PROVIDED RECORDS:
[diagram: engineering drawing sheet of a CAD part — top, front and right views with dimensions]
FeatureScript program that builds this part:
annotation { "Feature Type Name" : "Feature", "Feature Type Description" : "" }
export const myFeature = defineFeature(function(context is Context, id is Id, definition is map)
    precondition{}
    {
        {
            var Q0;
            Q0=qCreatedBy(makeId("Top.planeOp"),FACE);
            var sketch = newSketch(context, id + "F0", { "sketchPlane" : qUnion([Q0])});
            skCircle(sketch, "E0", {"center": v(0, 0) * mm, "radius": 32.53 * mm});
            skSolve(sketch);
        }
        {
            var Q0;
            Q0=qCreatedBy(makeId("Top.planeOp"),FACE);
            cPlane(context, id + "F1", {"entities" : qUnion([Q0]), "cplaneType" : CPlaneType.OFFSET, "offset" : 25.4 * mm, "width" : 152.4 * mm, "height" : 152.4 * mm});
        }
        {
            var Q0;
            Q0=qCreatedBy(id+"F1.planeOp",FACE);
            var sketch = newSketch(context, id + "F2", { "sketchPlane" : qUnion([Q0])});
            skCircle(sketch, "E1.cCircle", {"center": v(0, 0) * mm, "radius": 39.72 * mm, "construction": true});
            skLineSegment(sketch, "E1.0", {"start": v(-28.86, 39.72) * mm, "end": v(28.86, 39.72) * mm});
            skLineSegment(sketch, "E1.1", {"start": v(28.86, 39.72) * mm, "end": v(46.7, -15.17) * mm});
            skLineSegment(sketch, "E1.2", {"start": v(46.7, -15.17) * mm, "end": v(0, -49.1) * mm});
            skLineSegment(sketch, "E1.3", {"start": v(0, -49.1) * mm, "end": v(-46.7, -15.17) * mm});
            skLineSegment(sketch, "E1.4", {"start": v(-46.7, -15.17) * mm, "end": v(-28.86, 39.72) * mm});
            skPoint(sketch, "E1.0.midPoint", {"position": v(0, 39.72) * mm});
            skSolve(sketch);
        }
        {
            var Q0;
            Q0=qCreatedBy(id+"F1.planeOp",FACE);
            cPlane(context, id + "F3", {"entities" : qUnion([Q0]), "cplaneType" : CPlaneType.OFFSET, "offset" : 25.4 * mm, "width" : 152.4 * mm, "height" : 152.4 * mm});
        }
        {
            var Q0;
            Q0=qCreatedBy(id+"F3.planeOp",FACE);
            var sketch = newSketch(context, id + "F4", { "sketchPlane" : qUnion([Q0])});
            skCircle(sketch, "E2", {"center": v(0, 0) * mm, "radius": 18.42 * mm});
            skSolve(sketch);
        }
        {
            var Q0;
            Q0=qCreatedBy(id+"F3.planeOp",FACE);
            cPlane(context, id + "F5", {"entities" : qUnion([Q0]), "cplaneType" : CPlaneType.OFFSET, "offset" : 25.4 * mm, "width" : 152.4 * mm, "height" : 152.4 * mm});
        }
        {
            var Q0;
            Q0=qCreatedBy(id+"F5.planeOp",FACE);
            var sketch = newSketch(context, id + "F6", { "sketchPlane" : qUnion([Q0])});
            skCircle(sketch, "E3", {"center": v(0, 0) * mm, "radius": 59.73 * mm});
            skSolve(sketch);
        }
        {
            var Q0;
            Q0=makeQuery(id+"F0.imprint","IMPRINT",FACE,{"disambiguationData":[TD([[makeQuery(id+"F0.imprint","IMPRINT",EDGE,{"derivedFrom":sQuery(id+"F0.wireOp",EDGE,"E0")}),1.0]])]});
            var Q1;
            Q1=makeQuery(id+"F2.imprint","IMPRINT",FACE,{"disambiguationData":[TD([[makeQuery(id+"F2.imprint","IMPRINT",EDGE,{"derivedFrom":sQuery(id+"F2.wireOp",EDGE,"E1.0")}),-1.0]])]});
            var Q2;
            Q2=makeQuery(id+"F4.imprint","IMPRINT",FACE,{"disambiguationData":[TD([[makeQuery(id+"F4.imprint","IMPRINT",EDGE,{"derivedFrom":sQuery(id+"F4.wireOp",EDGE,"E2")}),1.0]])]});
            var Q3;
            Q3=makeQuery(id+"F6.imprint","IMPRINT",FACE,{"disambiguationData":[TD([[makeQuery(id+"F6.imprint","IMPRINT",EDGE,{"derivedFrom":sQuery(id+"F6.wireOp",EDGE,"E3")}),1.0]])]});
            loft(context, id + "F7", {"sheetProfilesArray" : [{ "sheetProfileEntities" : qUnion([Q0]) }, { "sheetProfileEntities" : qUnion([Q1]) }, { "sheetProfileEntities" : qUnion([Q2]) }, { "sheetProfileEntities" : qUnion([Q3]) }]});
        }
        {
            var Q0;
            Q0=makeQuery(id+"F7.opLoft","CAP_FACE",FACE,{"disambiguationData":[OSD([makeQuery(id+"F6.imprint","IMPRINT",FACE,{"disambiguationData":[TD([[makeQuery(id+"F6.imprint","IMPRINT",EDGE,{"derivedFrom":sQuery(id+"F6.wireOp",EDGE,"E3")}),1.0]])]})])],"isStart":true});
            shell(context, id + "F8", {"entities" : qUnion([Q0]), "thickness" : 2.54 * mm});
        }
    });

TASK DESCRIPTION:
Copy out each line in the entries above that contains the string "cplaneType". Only a match with the same capitalization counts.

WRITTEN RESPONSE:
            cPlane(context, id + "F1", {"entities" : qUnion([Q0]), "cplaneType" : CPlaneType.OFFSET, "offset" : 25.4 * mm, "width" : 152.4 * mm, "height" : 152.4 * mm});
            cPlane(context, id + "F3", {"entities" : qUnion([Q0]), "cplaneType" : CPlaneType.OFFSET, "offset" : 25.4 * mm, "width" : 152.4 * mm, "height" : 152.4 * mm});
            cPlane(context, id + "F5", {"entities" : qUnion([Q0]), "cplaneType" : CPlaneType.OFFSET, "offset" : 25.4 * mm, "width" : 152.4 * mm, "height" : 152.4 * mm});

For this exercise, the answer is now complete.